[Start of Attachment]
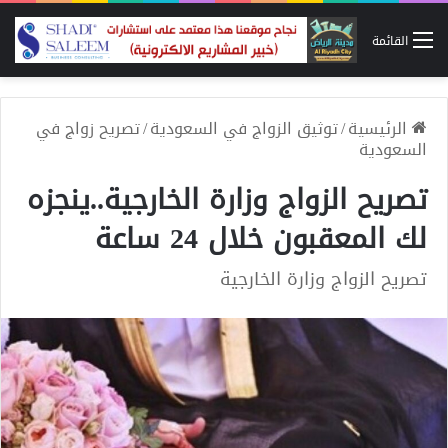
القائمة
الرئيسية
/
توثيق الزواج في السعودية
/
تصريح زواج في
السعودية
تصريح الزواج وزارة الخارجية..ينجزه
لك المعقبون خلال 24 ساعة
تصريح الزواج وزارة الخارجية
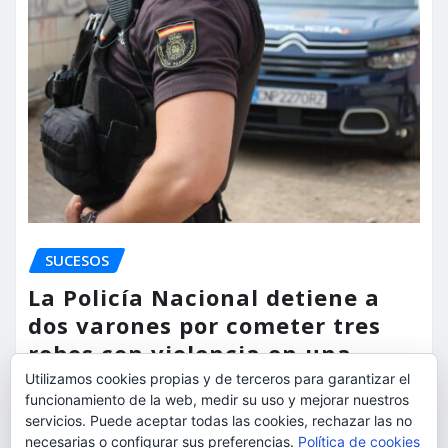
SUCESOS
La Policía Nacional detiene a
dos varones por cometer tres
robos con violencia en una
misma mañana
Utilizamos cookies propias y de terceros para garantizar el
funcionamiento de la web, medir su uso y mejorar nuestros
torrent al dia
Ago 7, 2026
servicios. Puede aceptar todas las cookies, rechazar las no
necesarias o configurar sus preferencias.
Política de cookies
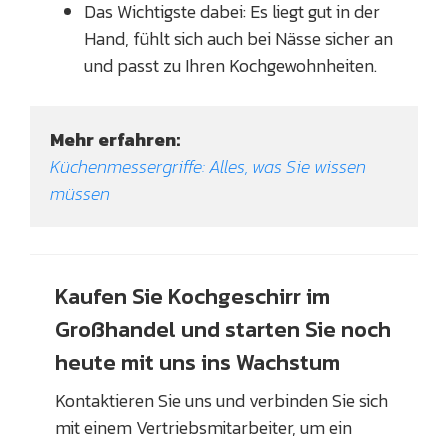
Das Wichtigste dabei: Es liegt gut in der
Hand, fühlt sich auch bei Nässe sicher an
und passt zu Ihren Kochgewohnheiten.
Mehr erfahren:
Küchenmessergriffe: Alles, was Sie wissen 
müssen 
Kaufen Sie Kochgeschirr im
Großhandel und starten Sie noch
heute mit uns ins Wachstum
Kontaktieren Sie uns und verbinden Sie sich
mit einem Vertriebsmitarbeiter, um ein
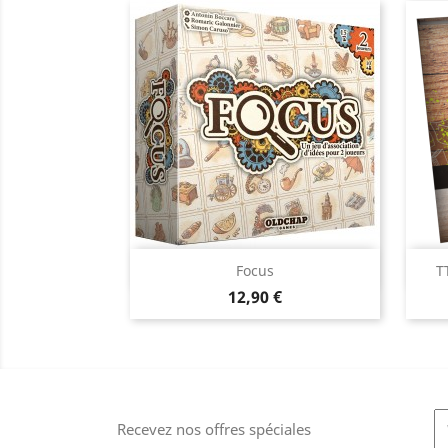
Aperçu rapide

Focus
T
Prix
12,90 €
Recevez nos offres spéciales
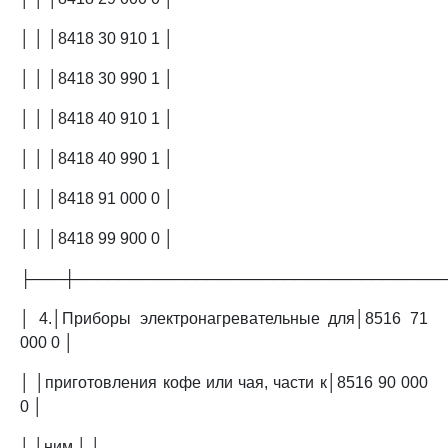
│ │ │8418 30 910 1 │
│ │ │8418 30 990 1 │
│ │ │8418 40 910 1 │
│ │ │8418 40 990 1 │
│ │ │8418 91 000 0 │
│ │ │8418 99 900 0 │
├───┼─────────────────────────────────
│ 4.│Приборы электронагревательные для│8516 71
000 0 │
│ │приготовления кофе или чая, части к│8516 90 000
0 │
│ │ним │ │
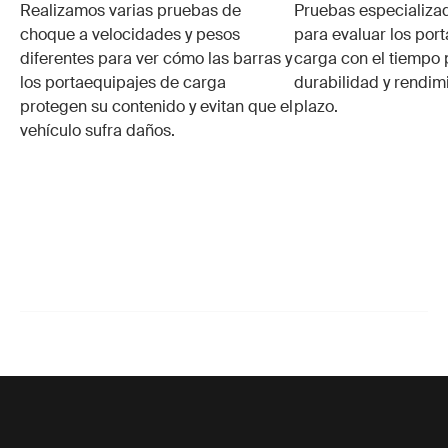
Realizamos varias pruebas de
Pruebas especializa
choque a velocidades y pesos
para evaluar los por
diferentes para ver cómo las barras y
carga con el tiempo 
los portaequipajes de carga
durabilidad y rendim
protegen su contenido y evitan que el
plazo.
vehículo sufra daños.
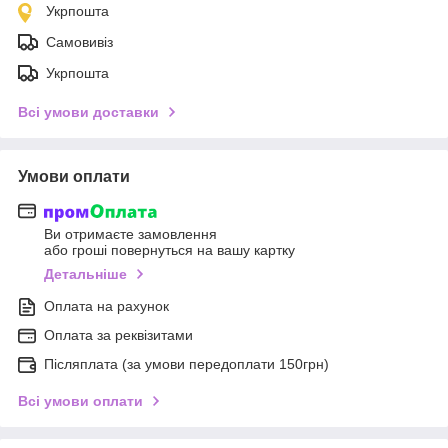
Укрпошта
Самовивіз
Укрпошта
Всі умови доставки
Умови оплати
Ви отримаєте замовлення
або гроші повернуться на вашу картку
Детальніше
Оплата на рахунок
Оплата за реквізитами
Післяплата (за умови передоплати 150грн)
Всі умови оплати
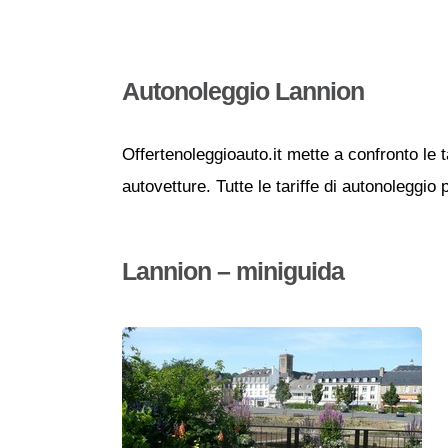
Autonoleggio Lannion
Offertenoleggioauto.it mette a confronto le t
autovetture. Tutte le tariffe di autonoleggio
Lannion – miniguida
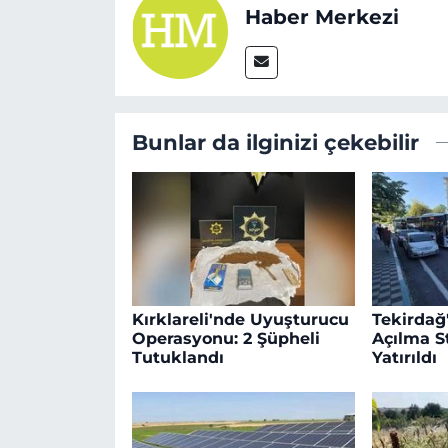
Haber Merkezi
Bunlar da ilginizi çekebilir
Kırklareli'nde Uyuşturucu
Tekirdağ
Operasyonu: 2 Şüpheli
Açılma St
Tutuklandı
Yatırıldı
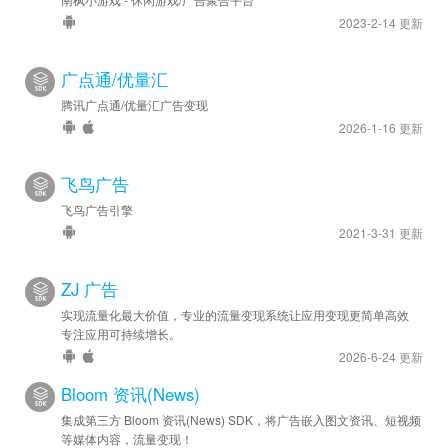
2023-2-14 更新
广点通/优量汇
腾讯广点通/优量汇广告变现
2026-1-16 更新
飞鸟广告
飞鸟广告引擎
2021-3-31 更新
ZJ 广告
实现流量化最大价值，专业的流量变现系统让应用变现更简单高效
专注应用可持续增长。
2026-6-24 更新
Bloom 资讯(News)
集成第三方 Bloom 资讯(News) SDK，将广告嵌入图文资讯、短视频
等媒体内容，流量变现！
[End of Attachment]
[Start of Attachment]
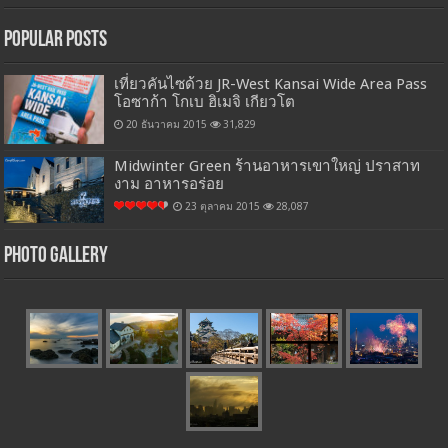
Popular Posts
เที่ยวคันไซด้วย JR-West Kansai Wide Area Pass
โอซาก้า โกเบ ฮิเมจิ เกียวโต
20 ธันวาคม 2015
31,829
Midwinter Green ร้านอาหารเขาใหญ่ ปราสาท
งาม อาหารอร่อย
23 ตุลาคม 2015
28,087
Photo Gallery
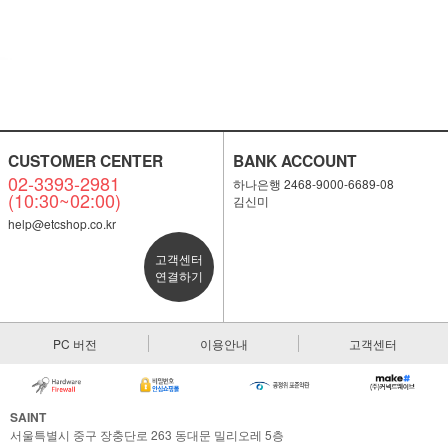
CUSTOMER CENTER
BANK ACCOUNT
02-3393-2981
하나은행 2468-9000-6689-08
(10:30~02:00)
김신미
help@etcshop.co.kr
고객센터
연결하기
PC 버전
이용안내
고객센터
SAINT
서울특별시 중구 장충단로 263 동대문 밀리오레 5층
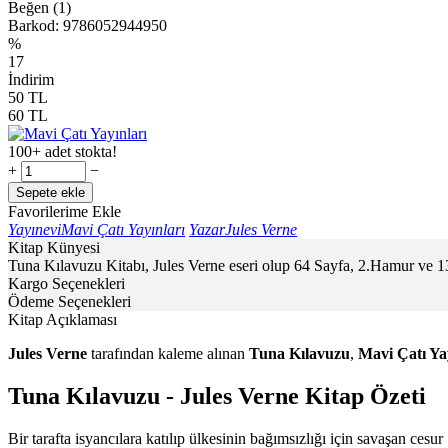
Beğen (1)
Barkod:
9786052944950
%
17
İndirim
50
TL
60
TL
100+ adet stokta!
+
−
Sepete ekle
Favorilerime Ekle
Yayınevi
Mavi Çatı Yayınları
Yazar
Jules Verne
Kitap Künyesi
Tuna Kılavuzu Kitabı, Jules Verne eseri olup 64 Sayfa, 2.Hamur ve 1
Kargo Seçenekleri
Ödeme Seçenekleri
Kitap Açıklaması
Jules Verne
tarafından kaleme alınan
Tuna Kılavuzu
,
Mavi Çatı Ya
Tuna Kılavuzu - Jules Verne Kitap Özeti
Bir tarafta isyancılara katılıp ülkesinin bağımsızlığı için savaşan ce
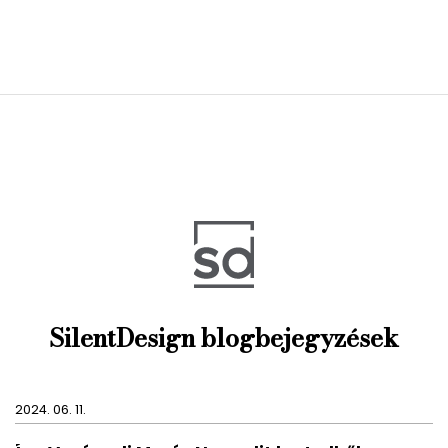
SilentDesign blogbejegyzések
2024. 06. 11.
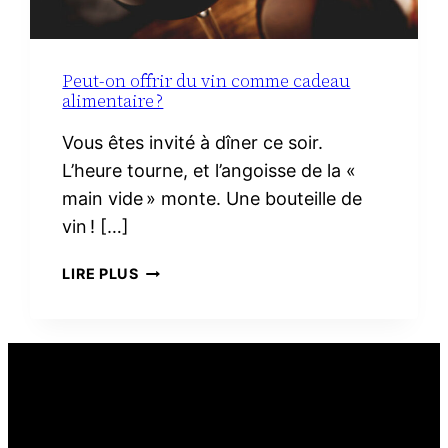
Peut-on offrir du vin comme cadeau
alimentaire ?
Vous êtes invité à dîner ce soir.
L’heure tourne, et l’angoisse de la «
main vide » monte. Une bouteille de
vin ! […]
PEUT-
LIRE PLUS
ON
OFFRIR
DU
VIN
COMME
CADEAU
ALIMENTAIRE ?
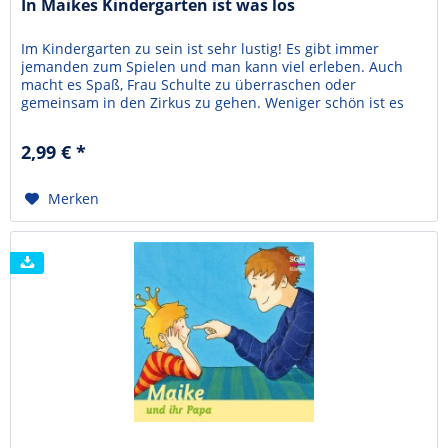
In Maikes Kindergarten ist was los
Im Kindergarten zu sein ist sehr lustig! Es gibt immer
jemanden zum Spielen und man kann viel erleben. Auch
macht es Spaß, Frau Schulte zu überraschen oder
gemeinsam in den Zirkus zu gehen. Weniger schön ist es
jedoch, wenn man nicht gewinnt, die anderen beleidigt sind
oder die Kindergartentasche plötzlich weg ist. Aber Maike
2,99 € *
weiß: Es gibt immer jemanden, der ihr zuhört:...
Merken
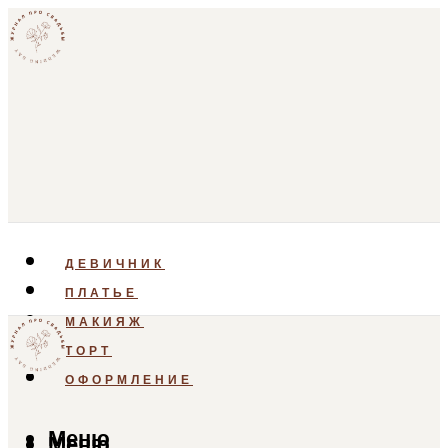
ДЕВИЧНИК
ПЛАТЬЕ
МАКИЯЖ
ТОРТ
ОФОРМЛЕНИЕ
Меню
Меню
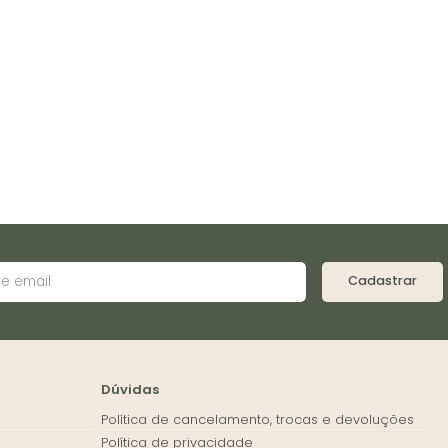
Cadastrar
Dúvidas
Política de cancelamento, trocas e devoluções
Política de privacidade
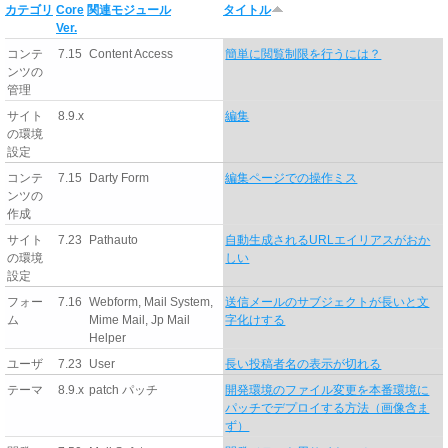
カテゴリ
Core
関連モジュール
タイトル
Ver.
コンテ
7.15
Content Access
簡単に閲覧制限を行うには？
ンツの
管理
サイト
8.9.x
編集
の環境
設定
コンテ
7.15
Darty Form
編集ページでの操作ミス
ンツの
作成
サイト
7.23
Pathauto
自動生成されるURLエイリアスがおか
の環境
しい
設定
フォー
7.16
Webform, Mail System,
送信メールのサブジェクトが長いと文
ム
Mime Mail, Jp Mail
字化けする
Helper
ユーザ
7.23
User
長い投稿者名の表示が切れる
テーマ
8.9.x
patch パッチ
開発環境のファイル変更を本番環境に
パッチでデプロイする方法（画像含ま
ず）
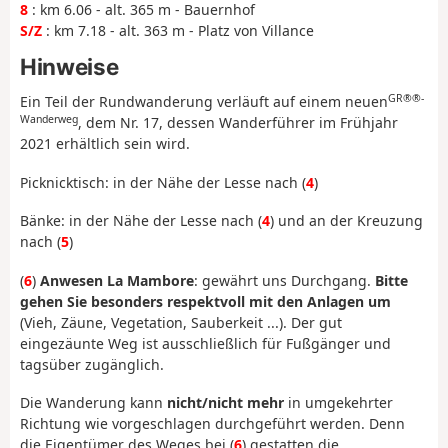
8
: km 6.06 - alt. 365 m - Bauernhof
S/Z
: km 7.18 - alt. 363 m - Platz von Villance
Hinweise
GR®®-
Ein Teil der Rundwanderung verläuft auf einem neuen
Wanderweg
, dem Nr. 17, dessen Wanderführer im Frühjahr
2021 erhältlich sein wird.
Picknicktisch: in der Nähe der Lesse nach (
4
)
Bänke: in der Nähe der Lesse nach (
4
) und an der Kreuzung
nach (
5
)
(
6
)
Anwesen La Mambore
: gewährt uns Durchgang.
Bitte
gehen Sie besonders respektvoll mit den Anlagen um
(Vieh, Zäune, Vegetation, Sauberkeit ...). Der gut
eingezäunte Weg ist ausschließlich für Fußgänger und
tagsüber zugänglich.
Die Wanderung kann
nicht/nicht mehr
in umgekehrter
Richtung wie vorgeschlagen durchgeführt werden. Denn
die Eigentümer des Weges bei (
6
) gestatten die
[End of Attachment]
[Start of Attachment]
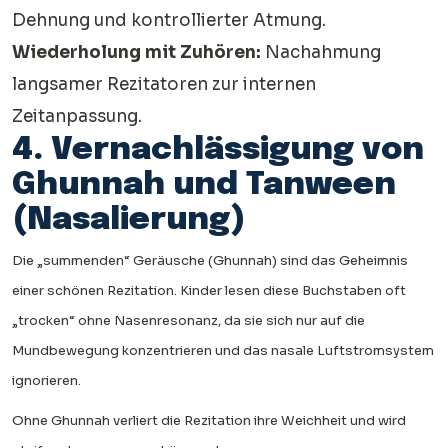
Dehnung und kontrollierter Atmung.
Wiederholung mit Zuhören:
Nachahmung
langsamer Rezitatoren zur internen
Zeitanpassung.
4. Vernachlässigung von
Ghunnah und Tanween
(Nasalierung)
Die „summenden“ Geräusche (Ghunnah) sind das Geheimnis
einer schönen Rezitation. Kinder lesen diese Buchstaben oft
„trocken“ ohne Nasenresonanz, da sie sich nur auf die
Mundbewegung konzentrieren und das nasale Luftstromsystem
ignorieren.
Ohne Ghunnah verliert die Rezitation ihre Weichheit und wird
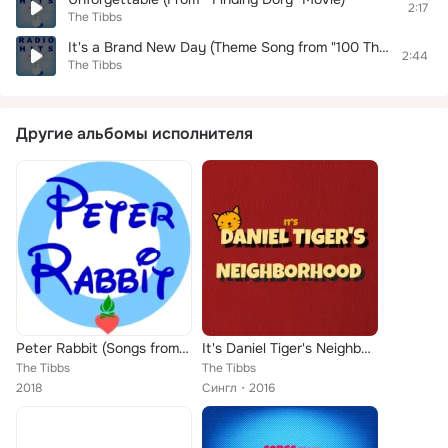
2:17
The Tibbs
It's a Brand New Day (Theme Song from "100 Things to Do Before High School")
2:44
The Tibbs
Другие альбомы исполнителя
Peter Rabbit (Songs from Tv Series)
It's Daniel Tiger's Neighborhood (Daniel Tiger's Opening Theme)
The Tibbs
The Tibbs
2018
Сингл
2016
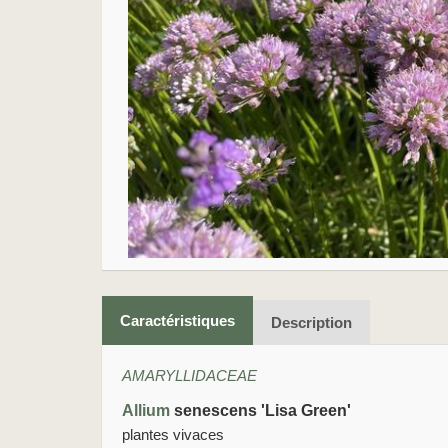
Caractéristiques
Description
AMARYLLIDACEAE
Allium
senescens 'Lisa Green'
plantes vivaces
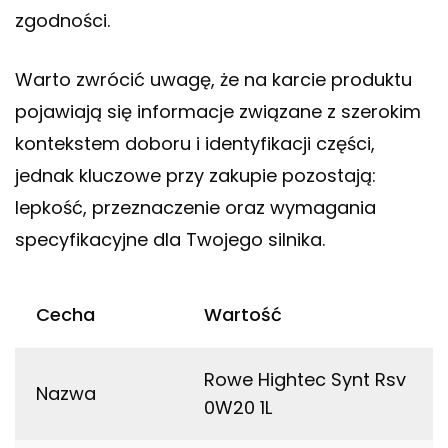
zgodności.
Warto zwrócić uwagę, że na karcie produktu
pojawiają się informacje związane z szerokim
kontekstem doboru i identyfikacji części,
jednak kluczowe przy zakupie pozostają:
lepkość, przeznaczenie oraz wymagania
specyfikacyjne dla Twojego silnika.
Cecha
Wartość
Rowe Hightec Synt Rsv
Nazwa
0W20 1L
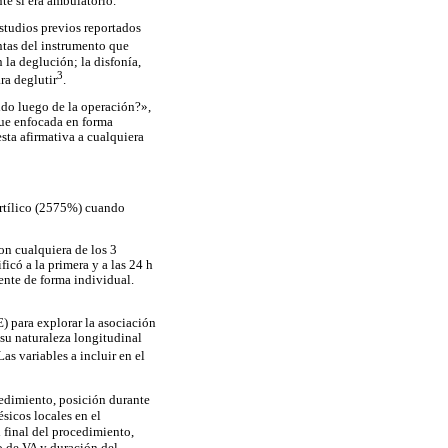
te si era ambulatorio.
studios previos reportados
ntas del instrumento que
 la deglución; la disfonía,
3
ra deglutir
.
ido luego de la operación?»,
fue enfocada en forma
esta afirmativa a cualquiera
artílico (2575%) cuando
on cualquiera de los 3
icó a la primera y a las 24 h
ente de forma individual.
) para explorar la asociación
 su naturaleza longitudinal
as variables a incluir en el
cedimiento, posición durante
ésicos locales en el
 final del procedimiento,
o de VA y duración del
[End of Attachment]
Go through the entries above and report every line in which the word "Bloom" appears.

[Task response]
Bloom 资讯(News)
集成第三方 Bloom 资讯(News) SDK，将广告嵌入图文资讯、短视频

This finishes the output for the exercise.